Josemaría León Lara

Hasta el máximo exponente del romanticismo se quedaría corto, en comparación con la historia “oficialista” de nuestro México lindo y querido. Abrir un libro de historia mexicana es comparable con adentrarse en un cuento de hadas, puesto que muchos héroes terminaron convirtiéndose en villanos, además de batallas que nunca se ganaron o personajes que jamás existieron.

Algunos de nuestros afamados héroes nos dejaron un legado tan amplio que hasta celebramos su nacimiento, cosa que a casi a nadie le importa, solo porque tenemos puente cada año en el mes de marzo.

Para amar a un país es necesario amar su historia y ¿cómo no amar la historia patria? Donde existen acontecimientos tan estúpidos que parecerían producto de la barra de comedia nocturna de la televisora más conocida del país. Tal es el caso de dos personajes inanimados, que alguna vez tuvieron vida pero no por propia naturaleza, si no por haber pertenecido a alguien más, por su carácter de extremidades: la pierna de Antonio López de Santa Anna y el brazo de Álvaro Obregón.

Su “Alteza Serenísima”, fue presidente de México en once ocasiones, algunas veces apoyado por los liberales y algunas otras por los conservadores; no es de extrañarse que alguien así perdiera poco más del territorio del país, aunque como se dice, esa es arena de otro costal. El tema es cuestión es su pierna y esta es su historia.

Entradas de datos
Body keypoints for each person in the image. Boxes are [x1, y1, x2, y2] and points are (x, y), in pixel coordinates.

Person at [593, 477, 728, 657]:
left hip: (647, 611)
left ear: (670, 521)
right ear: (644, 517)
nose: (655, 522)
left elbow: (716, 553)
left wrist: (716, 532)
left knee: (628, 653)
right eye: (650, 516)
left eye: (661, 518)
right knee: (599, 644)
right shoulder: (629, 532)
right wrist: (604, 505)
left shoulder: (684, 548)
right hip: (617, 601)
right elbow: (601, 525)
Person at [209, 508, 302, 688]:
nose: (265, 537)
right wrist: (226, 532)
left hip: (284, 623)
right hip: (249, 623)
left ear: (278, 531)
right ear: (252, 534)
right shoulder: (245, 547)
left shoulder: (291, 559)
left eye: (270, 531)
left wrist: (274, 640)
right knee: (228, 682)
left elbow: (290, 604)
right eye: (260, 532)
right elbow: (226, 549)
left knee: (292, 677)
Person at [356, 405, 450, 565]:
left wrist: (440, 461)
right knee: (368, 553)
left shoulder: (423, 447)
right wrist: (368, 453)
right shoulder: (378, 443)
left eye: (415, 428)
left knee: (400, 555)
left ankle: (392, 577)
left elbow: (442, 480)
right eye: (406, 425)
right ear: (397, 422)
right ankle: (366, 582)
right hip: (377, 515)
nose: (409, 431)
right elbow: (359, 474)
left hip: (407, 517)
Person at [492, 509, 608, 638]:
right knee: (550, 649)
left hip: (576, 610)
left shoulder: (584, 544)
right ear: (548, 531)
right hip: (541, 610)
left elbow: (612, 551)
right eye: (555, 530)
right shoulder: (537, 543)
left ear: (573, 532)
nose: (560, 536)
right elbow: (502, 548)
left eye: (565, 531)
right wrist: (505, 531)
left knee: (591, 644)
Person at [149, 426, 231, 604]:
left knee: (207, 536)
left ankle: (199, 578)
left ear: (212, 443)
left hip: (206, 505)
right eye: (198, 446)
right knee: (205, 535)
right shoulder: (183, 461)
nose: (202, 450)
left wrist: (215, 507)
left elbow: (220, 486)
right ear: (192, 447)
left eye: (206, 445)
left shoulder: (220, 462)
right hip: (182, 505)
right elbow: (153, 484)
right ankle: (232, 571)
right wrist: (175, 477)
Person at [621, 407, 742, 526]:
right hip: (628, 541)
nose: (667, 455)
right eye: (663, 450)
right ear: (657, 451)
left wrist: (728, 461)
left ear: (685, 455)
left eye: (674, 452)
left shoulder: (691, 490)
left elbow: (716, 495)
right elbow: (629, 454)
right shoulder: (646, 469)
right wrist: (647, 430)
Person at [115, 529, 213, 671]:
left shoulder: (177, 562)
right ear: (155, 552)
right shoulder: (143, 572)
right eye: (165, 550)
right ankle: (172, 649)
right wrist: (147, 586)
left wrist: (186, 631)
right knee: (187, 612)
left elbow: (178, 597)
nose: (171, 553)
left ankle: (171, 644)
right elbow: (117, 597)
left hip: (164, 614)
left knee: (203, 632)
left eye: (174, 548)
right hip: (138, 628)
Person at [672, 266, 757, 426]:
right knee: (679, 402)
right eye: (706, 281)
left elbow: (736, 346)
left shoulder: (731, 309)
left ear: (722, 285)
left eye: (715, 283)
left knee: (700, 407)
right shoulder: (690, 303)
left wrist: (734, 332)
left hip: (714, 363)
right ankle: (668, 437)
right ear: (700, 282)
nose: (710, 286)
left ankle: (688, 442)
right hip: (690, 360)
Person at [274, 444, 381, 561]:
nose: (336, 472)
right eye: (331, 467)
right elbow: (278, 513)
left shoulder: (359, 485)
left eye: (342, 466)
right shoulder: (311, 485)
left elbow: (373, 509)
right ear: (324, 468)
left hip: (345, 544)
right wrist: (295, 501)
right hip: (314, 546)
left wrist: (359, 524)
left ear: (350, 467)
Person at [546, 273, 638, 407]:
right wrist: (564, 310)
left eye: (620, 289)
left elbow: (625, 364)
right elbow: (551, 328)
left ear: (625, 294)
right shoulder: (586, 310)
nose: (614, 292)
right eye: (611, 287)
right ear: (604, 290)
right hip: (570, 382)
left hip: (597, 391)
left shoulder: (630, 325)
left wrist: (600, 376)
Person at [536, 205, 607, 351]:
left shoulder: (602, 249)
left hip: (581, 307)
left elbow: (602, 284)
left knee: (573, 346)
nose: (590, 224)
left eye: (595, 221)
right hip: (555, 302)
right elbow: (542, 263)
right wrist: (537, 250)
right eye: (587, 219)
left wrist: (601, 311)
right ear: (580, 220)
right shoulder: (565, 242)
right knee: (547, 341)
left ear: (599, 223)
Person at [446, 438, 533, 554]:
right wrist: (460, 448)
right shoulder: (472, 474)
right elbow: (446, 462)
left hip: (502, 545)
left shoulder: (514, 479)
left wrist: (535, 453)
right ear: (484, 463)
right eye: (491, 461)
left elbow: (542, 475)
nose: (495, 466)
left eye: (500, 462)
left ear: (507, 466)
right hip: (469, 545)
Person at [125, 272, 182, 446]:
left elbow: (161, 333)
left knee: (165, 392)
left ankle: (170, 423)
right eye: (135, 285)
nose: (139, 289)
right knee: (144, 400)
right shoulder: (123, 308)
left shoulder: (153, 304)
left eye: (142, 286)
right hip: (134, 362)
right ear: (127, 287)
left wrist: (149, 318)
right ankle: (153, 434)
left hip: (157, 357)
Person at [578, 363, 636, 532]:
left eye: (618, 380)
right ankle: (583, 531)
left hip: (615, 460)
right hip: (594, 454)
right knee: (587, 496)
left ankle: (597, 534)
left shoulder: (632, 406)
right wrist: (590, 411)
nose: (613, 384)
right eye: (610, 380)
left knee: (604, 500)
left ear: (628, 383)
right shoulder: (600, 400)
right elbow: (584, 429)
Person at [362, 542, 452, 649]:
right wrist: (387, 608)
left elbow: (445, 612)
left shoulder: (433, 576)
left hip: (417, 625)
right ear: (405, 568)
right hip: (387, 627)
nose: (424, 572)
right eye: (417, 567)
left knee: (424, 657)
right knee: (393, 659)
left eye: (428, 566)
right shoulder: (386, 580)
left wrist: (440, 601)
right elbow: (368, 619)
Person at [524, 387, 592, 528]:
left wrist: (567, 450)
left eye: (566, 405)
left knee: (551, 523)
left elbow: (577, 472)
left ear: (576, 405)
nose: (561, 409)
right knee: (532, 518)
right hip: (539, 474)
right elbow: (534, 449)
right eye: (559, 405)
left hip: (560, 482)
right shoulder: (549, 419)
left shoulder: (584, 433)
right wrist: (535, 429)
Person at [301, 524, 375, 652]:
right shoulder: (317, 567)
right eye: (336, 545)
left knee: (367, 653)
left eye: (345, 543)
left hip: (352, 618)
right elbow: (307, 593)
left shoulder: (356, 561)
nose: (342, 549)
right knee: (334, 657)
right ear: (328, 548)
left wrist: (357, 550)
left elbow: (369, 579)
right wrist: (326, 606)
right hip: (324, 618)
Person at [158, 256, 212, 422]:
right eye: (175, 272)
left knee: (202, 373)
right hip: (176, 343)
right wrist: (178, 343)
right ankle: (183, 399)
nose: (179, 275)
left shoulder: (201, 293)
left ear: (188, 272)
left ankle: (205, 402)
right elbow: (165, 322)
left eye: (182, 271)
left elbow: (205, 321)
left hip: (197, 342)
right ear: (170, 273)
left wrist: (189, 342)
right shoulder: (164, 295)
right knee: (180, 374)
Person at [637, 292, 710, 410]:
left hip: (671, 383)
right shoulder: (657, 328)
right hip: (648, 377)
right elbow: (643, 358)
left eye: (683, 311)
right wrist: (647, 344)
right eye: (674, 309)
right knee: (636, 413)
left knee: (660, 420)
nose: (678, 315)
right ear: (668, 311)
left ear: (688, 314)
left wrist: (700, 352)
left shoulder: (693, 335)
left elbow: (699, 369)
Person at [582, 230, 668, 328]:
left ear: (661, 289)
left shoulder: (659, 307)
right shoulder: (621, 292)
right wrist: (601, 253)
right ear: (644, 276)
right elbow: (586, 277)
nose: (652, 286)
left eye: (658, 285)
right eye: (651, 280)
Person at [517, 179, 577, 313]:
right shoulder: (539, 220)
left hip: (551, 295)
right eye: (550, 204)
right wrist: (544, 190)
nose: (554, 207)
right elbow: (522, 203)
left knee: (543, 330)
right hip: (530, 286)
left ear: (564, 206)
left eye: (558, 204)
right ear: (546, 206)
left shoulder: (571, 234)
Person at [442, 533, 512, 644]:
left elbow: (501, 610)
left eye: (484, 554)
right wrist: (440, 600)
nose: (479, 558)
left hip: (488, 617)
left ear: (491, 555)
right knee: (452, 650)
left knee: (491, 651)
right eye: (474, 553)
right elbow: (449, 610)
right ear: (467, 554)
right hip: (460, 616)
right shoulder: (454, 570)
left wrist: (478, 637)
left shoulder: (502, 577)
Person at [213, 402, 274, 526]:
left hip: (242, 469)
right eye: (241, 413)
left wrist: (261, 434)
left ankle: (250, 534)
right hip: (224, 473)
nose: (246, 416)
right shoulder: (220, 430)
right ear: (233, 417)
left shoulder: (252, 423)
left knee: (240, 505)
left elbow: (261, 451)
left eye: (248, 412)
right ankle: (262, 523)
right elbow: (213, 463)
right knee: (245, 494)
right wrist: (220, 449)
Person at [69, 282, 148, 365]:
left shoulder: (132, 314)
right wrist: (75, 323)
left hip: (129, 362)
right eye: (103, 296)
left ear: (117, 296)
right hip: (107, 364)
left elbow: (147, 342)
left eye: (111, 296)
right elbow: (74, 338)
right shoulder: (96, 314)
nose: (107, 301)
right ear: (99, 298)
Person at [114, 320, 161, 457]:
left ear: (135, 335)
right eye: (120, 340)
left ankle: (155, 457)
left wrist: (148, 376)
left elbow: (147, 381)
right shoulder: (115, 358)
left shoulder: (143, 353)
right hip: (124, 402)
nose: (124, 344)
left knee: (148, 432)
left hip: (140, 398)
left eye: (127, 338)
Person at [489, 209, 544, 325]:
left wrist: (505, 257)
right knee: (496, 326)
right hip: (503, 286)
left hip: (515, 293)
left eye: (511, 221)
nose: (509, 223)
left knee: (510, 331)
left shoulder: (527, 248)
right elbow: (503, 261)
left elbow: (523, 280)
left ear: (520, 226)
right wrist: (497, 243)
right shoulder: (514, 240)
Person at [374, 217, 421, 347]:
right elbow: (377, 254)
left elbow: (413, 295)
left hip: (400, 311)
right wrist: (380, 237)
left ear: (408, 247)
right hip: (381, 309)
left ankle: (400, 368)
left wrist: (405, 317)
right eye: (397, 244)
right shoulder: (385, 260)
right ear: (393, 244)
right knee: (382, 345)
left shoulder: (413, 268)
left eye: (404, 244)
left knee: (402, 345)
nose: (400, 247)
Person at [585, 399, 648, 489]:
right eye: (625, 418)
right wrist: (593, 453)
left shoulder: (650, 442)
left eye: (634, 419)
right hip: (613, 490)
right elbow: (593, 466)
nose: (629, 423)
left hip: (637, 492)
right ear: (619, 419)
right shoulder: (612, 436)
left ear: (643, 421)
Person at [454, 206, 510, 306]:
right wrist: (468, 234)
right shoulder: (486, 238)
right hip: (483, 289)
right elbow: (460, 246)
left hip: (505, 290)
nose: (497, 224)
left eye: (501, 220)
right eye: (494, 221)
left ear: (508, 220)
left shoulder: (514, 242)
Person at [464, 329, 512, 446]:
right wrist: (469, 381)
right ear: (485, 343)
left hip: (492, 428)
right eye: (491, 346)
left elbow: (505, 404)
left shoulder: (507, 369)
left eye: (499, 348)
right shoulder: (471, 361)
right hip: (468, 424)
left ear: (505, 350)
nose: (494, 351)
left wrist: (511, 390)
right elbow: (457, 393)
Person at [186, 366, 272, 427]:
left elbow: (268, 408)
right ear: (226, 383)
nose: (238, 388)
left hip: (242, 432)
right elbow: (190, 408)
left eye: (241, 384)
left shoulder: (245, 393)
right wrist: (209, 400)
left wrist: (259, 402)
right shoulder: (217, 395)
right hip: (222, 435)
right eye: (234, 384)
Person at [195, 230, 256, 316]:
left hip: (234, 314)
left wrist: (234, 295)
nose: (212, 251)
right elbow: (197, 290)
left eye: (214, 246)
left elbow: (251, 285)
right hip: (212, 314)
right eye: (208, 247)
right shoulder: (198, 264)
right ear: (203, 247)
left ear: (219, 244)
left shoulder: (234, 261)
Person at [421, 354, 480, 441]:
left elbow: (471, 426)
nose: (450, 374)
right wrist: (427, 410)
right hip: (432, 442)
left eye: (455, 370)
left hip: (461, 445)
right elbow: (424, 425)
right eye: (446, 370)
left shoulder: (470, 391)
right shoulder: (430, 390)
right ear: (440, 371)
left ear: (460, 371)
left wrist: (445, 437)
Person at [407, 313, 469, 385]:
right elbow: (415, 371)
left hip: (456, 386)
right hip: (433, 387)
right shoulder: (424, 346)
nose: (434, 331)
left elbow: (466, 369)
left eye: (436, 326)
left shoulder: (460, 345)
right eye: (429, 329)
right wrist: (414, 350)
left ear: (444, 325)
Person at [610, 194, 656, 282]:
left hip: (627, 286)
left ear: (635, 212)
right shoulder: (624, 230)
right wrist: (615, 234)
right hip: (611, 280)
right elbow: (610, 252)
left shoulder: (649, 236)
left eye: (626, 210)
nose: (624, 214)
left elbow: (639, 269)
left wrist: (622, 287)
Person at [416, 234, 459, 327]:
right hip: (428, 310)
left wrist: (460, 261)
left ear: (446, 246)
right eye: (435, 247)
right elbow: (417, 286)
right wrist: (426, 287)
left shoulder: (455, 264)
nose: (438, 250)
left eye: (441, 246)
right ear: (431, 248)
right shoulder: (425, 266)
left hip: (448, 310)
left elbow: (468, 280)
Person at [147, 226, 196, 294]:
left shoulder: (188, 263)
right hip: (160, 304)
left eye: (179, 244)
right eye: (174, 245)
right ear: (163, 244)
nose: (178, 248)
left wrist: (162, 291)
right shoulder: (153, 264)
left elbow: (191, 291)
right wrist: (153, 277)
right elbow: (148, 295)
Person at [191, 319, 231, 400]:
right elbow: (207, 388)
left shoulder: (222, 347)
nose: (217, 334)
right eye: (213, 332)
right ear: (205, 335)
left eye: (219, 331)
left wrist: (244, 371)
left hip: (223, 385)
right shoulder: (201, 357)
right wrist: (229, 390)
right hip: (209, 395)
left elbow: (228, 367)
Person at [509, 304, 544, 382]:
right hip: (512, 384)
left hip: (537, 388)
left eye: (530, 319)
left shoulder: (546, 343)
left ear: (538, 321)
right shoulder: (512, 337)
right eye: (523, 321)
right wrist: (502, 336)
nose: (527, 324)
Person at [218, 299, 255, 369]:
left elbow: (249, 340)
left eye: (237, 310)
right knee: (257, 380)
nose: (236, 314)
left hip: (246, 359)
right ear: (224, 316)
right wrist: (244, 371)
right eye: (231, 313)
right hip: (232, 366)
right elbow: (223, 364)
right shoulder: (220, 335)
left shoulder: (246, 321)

▶ Trabajo solicitado
**A)** Según el texto sobre la pierna de Santa Anna, ¿en cuántas ocasiones fue presidente de México Antonio López de Santa Anna?
**B)** Enumera las tres cosas que, de acuerdo con el texto sobre la pierna de Santa Anna, hacen que abrir un libro de historia mexicana sea comparable con adentrarse en un cuento de hadas.
**C)** Prolonga el texto sobre la pierna de Santa Anna a partir de su última oración.

▶ Respuestas por tarea
**A)** En once ocasiones.

**B)**
- Héroes que terminaron convirtiéndose en villanos
- Batallas que nunca se ganaron
- Personajes que jamás existieron

**C)**
Durante la primera intervención francesa, mejor conocida como la guerra de los pasteles, Francia bajo el argumento de pedir una indemnización por los ataques que sufrieron sus nacionales durante la guerra de independencia, realizo un bloqueo comercial en el puerto de Veracruz. El gobierno del país naciente decidió abrir fuego bajo el mando del mismísimo Santa Anna, quien durante la batalla perdió una de sus piernas, misma que recibió cristiana sepultura con honores militares.

La historia de la pierna no termina en un cementerio es Veracruz, ya que fue exhumada y llevada a la Ciudad de México para ser expuesta a través de desfiles cómo símbolo de la valentía del general Santa Anna.

Casi cien años más tarde México seguía sin evolucionar, y fue en Celaya Guanajuato donde la División del Norte del General Pancho Villa se enfrentó contra el ejército Constitucionalista bajo el mando de Álvaro Obregón, quien durante una batalla perdió un brazo, de ahí viene el apodo de “el manco de Celaya”.

Es cierto que la Revolución está repleta de sucesos “inexplicables”, tal es el caso de la fundación del PNR, más aún el encanto de la silla de Palacio Nacional echó para atrás el sueño de la no reelección y tras acabar su primer periodo presidencial, Obregón se reelige, más fue asesinado poco tiempo antes de tomar protesta por segunda ocasión.

El gran legado de Obregón, fue su brazo conservado en formol mismo que fue expuesto desde 1935 para su veneración en un monumento inaugurado por Lázaro Cárdenas, conocido como el parque La Bombilla (desconozco si es un mal chiste irónico, puesto que fue en La Bombilla donde el líder revolucionario fue balaceado) y que fueron décadas las que paso ahí para ser visitado patrióticamente.

Tal parece que las tradiciones precolombinas del uso de peyote han permanecido como un aspecto cultural en la vida de todos y cada uno de los mexicanos.

“México lindo y querido, si muero lejos de ti, que digan que estoy dormido y que me traigan a ti”.